> [What is required]:
Check each line of the entries below for the word "Issues", and copy the lines that have it.

Stored data
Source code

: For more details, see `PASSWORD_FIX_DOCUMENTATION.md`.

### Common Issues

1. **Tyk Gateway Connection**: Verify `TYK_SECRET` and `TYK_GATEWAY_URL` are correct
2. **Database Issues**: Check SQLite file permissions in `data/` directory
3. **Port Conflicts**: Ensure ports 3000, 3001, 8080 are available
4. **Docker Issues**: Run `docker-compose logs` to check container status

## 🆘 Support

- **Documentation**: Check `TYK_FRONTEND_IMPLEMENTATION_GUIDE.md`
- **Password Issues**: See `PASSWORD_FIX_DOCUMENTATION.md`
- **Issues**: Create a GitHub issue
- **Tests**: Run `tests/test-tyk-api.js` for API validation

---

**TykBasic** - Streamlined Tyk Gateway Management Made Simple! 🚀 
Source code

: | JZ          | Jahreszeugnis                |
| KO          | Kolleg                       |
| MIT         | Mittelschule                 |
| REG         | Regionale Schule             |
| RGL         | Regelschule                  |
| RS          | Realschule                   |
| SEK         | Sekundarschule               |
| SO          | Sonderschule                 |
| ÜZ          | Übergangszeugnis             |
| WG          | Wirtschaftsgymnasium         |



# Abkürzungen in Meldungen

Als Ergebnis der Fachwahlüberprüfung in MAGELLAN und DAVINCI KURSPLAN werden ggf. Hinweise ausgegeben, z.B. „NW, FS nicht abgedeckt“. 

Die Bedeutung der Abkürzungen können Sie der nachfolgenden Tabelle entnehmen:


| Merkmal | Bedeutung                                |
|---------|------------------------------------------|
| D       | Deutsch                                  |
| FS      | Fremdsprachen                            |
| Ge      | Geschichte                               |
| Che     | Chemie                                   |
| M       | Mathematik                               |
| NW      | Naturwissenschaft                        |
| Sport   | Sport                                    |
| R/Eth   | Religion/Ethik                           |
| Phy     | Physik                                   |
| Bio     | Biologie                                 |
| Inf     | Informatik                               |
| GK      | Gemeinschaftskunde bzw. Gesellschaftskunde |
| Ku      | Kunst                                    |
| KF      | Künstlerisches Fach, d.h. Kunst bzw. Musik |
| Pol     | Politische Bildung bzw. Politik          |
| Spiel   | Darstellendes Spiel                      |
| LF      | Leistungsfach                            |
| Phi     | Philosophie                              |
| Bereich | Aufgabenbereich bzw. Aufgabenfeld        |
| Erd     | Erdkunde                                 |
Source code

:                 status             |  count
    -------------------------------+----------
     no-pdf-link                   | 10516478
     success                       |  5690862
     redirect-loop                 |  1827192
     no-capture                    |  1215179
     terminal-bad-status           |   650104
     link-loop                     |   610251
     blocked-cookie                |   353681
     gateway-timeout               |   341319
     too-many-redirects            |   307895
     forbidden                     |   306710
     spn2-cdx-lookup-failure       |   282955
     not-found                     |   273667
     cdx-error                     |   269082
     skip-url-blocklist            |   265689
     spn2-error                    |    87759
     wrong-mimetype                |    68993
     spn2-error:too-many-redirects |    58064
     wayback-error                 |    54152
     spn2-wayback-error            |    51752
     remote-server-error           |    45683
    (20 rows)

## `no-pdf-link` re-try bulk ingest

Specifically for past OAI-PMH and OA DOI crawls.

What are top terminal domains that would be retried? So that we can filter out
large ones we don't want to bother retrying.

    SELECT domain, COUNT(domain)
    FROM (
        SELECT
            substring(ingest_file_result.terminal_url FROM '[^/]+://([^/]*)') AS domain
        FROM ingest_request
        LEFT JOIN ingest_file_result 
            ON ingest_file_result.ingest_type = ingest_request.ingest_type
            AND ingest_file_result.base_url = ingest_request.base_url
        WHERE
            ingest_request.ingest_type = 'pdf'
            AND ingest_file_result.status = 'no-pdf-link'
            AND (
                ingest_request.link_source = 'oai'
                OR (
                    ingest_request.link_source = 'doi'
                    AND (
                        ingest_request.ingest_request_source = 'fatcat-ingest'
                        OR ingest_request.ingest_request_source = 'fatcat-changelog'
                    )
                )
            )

> [Output below]:
### Common Issues
2. **Database Issues**: Check SQLite file permissions in `data/` directory
4. **Docker Issues**: Run `docker-compose logs` to check container status
- **Password Issues**: See `PASSWORD_FIX_DOCUMENTATION.md`
- **Issues**: Create a GitHub issue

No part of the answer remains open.